**STATED EXERCISE:** Continue the passage on AIX transactional memory programming from its last sentence.

[Start of GIVEN PASSAGE]

AIX transactional memory programming

Transactional memory (TM) is a shared-memory synchronization construction that allows process-threads to perform storage operations that appear to be atomic to other process-threads or applications.

Overview

TM is a construct that allows execution of lock-based critical sections of the code without acquiring a lock. The IBM® POWER 8 processor is the first processor that implements TM programming.

Use the TM facility in some of the following scenarios:
  • Optimistic Execution of Lock-Based Applications – TM supports speculative execution of critical sections of code without acquiring a lock. This method provides the benefits of fine-grained locking to applications by using the current locks that are not tuned for performance.
  • Transactional Programming in High-Level Languages – The transactional programming model is a growing industry-wide standard that offers productivity gains relative to lock-based shared memory programs.

[End of GIVEN PASSAGE]
[Start of PROVIDED DATA]

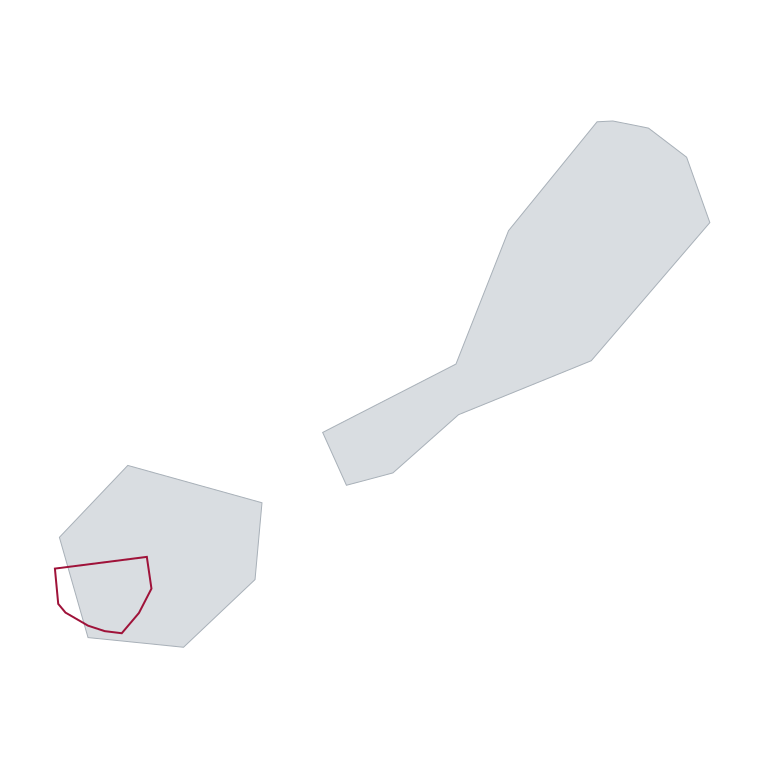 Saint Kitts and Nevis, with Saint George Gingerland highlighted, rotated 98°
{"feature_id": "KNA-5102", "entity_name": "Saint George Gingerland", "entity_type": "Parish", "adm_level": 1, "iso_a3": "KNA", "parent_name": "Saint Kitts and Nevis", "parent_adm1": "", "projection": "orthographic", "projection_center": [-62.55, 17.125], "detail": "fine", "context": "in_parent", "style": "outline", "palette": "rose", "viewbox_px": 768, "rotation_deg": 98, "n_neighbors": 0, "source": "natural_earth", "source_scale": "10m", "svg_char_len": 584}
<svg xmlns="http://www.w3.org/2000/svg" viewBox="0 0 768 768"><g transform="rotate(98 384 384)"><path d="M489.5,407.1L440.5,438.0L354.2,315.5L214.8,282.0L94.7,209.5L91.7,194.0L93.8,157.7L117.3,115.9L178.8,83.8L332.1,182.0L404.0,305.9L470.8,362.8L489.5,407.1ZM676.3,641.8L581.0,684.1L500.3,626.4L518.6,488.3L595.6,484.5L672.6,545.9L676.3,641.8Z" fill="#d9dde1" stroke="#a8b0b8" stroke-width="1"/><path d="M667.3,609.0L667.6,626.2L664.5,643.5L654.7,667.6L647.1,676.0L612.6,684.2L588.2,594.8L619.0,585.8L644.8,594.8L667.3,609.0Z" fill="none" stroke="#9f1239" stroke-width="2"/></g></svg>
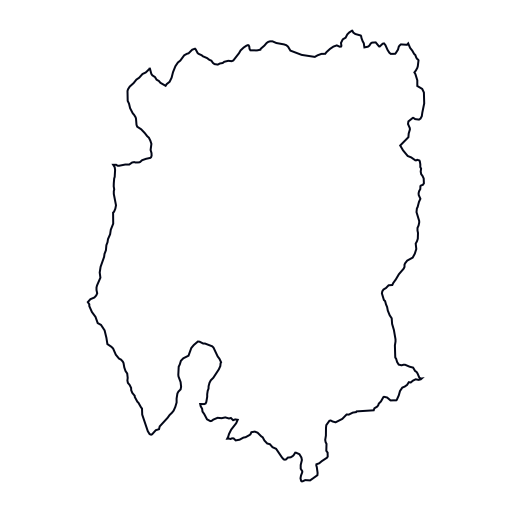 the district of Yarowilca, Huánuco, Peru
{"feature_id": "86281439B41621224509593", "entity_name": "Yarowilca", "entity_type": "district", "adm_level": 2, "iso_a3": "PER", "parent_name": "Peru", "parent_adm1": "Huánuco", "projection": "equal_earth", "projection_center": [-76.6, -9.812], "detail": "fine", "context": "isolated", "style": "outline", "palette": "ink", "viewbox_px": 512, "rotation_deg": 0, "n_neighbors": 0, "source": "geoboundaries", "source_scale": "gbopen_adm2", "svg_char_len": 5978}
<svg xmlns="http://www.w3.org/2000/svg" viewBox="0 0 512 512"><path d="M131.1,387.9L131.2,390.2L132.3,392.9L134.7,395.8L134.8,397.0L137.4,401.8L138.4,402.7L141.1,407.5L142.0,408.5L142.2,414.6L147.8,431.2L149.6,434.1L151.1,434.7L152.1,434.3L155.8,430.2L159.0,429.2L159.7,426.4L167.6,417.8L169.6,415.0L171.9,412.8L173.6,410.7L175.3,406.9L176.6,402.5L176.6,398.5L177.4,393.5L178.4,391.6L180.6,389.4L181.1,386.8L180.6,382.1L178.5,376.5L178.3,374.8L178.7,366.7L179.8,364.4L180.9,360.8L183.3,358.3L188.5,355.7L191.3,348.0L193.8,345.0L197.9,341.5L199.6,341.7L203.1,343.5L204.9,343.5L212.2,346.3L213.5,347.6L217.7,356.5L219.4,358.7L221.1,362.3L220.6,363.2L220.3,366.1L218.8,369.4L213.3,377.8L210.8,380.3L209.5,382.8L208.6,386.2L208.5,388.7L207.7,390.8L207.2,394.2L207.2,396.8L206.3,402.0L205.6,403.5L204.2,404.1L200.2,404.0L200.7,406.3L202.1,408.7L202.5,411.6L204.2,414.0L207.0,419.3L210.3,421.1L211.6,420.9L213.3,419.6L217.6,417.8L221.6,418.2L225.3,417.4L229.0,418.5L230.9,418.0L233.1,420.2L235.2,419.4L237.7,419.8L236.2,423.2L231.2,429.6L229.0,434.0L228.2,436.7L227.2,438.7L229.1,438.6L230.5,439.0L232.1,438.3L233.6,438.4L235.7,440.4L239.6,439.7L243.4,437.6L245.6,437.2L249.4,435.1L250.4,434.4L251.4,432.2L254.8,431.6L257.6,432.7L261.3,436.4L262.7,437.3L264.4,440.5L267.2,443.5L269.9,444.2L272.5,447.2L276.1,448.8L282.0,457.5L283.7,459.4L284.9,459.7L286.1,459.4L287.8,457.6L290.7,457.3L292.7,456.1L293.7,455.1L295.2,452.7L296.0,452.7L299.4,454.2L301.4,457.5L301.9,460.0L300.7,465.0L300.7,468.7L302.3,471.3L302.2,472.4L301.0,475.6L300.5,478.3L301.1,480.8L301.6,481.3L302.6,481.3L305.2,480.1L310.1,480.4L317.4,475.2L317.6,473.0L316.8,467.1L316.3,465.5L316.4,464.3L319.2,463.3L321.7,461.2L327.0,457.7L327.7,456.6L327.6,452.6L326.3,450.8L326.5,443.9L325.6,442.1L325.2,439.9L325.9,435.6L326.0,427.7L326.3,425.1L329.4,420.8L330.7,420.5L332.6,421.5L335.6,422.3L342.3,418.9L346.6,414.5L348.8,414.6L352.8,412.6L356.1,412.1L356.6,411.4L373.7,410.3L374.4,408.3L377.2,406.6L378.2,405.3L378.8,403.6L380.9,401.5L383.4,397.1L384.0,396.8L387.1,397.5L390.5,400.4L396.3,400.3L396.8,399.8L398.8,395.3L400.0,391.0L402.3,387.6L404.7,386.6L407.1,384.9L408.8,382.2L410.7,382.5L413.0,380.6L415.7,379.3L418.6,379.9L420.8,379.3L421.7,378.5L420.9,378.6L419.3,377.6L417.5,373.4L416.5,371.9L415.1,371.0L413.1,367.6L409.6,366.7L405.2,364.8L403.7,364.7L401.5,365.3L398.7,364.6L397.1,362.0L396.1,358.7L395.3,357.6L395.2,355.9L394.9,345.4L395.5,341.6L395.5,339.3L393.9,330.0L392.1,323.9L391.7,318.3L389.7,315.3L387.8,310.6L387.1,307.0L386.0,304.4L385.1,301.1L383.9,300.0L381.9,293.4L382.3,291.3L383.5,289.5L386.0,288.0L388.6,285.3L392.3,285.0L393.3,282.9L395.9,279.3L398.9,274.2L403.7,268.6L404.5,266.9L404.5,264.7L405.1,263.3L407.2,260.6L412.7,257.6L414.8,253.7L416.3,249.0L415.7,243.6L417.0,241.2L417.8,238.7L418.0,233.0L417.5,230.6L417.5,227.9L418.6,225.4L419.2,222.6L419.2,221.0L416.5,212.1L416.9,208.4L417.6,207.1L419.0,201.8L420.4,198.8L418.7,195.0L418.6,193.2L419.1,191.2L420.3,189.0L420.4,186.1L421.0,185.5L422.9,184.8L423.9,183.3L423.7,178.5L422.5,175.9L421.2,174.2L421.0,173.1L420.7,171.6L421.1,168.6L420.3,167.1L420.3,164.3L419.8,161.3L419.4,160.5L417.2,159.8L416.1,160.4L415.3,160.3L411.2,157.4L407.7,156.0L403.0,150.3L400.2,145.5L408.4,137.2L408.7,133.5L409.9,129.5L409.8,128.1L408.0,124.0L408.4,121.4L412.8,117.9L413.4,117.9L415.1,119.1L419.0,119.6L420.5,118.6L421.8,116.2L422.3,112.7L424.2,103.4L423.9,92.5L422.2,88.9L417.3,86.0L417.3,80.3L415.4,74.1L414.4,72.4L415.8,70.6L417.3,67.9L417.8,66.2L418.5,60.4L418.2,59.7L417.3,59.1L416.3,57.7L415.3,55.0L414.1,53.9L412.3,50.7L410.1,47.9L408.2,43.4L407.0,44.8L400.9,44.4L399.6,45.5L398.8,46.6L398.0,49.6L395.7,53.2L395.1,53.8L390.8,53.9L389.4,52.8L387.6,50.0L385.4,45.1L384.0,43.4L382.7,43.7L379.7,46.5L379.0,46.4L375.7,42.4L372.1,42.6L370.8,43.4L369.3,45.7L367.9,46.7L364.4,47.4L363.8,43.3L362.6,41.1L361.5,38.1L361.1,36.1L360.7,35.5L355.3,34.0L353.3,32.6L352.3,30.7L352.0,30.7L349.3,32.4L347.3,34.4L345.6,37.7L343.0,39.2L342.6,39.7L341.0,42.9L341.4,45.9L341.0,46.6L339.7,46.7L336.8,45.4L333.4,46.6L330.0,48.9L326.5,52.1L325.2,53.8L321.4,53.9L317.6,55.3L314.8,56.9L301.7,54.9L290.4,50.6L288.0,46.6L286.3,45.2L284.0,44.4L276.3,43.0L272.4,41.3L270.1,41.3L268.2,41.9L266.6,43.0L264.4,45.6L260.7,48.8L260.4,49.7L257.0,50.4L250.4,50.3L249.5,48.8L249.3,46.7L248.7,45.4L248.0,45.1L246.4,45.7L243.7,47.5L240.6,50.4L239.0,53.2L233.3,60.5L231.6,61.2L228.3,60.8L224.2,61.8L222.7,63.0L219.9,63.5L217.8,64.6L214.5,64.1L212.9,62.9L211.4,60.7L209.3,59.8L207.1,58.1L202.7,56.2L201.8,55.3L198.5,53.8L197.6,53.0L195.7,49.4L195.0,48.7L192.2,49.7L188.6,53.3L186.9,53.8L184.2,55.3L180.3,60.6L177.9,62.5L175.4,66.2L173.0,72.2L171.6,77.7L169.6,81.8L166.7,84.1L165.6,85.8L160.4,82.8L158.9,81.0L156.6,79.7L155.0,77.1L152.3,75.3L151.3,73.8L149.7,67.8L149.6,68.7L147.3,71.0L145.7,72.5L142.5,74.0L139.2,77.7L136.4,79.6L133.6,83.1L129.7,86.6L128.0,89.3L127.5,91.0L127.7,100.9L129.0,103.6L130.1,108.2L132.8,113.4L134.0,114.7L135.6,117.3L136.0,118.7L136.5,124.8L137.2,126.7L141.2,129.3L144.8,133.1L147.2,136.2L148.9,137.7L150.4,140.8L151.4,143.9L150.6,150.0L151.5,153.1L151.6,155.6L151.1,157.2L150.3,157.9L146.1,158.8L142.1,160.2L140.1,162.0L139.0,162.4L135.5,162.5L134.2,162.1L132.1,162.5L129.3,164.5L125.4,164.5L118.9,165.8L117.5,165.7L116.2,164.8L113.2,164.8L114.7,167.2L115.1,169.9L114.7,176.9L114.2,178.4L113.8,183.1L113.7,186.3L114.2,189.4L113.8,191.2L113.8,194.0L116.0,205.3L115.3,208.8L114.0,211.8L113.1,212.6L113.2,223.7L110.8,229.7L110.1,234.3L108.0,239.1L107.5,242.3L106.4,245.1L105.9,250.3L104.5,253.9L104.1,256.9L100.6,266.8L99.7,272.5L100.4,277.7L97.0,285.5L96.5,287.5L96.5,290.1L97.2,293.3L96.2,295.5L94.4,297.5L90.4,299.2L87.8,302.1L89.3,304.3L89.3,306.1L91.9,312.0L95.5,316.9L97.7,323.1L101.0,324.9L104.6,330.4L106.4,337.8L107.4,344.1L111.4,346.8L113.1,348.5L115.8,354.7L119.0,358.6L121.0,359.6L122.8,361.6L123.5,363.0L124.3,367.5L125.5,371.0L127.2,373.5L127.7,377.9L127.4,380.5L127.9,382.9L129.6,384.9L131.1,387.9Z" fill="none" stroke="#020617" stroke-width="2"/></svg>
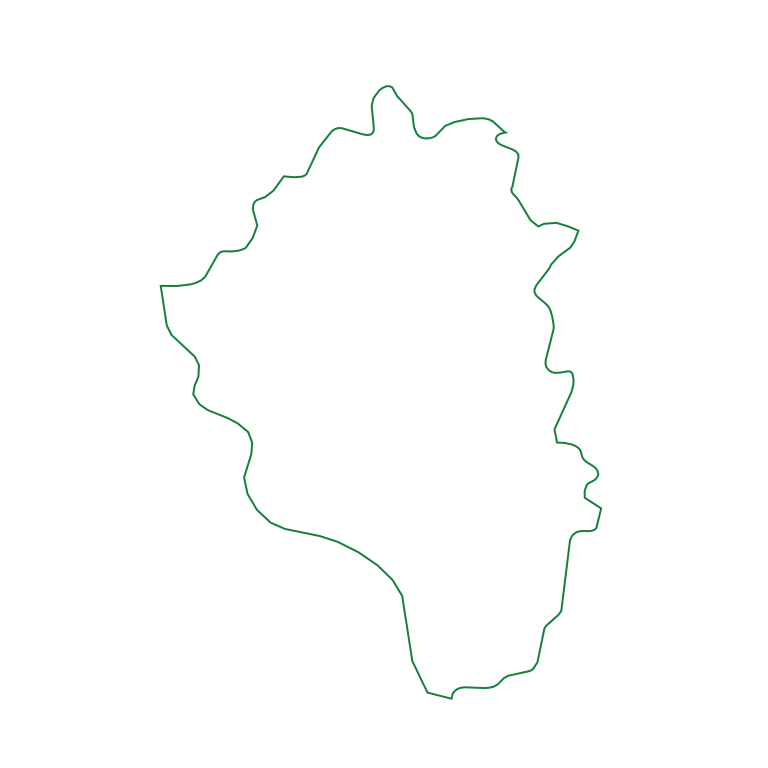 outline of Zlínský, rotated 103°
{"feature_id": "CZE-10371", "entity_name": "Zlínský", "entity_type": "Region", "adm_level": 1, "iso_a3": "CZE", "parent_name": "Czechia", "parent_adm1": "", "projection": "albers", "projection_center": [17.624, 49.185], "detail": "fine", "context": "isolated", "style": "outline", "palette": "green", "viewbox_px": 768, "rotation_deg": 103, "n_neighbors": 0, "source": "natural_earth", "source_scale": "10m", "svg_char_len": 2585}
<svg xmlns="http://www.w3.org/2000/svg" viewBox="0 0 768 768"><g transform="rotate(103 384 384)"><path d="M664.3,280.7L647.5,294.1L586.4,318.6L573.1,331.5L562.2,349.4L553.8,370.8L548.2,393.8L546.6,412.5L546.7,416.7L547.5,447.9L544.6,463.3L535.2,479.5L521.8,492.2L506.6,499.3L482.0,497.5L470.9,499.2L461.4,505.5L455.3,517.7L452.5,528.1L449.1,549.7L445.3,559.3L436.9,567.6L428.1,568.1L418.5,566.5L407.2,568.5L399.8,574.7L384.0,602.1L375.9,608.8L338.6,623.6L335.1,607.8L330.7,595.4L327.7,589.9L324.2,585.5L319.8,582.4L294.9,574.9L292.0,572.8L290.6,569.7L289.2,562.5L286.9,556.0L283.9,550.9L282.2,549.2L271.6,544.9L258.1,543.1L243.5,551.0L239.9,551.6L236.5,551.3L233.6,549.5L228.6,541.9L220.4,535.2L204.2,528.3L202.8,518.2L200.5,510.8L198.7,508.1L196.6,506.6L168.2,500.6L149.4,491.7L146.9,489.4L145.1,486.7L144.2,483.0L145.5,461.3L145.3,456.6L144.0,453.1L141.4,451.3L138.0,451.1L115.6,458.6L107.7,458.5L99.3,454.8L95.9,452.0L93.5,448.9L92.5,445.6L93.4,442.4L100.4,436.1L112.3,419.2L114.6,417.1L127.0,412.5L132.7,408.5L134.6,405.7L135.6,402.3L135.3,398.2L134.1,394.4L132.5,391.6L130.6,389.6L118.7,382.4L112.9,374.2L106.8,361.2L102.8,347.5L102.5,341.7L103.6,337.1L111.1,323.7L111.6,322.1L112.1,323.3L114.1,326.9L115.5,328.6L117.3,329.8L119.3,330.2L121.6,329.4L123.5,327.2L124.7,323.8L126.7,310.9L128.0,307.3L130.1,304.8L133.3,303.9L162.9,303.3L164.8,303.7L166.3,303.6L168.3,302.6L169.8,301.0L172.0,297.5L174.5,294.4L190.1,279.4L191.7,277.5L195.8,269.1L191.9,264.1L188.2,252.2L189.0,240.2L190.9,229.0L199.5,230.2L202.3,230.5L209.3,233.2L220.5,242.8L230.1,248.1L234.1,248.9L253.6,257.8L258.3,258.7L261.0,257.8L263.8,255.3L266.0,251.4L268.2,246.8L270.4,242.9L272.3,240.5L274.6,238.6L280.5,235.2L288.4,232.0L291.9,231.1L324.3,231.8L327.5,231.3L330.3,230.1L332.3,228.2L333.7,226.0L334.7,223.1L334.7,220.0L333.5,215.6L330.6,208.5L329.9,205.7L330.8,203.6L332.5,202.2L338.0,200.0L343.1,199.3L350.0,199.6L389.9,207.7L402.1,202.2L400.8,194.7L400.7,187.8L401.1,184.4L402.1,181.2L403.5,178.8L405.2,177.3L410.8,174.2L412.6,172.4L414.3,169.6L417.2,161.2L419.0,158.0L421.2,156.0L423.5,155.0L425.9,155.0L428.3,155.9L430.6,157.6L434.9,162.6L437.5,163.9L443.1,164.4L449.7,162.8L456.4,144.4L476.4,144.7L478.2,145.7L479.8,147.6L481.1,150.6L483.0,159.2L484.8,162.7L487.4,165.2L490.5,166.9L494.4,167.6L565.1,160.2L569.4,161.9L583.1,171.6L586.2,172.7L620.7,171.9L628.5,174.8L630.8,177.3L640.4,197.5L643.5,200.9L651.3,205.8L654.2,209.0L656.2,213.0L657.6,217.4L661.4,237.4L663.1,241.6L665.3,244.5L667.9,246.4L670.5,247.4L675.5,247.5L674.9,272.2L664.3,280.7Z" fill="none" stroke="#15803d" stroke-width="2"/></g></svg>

[End of PROVIDED DATA]

**RESPONSE:**
  • Checkpoint/Rollback Usage – TM is used as a checkpoint to restore architectural state. This method enables speculative compiler optimizations during runtime code optimization or generation and simulation of checkpoints.

To use the TM facility, a process-thread marks the beginning and end of the sequence of storage accesses or transaction with the tbegin. and tend. instructions. The tbegin. instruction initiates the transactional execution, during which the loads and stores appear to occur atomically. The tend. instruction ends the transactional execution.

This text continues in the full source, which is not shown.